WHAT TO WORK ON
List each line of the records that contains the word "access", matching case exactly.

DATASET ENTRIES START

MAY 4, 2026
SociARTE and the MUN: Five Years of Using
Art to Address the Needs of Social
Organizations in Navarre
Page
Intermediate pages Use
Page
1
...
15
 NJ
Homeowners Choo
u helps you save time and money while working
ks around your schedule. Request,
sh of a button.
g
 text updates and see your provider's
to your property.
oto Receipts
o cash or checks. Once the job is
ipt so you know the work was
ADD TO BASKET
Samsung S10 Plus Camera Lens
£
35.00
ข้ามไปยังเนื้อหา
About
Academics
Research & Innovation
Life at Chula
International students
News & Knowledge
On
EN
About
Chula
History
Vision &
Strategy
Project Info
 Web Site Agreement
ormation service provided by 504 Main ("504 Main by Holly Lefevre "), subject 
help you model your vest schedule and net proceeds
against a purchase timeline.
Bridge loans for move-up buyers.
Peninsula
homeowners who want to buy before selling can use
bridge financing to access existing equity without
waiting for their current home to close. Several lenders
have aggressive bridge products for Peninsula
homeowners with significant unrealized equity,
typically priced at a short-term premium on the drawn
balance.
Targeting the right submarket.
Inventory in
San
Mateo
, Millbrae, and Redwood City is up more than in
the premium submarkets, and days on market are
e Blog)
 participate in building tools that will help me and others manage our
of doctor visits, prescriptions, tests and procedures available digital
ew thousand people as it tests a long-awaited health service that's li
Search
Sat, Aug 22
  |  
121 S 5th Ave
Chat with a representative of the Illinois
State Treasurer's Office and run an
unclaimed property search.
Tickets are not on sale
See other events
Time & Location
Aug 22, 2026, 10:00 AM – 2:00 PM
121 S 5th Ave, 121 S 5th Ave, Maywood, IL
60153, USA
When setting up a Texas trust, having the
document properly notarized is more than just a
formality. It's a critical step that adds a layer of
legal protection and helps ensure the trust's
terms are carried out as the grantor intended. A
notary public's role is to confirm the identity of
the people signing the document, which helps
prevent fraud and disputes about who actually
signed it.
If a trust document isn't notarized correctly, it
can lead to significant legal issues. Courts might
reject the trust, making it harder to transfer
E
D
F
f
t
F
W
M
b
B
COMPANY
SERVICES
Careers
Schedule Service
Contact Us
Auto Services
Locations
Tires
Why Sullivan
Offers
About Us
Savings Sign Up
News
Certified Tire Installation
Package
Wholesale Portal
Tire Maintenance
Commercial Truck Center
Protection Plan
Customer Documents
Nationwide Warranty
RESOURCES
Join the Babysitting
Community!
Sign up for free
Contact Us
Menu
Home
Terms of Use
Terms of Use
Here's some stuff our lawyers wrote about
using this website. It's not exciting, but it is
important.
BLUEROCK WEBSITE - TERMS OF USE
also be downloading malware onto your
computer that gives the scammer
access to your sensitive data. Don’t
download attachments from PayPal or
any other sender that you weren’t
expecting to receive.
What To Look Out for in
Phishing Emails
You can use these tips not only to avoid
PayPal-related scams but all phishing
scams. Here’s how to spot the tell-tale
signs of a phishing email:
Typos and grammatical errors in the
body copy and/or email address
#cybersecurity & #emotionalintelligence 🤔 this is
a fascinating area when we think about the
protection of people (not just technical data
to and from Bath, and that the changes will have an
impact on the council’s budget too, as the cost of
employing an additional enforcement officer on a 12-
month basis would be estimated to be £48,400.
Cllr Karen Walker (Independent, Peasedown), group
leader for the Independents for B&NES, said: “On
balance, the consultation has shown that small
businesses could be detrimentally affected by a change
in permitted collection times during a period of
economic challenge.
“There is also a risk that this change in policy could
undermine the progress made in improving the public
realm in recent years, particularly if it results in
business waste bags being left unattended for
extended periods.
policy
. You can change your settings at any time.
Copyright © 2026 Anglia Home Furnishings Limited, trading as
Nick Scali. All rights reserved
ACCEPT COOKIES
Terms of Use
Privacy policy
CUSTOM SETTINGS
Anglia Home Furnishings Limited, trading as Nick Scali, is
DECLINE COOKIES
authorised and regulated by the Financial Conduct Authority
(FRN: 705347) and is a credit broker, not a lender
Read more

DATASET ENTRIES END

ANSWER SECTION
bridge financing to access existing equity without
access to your sensitive data. Don’t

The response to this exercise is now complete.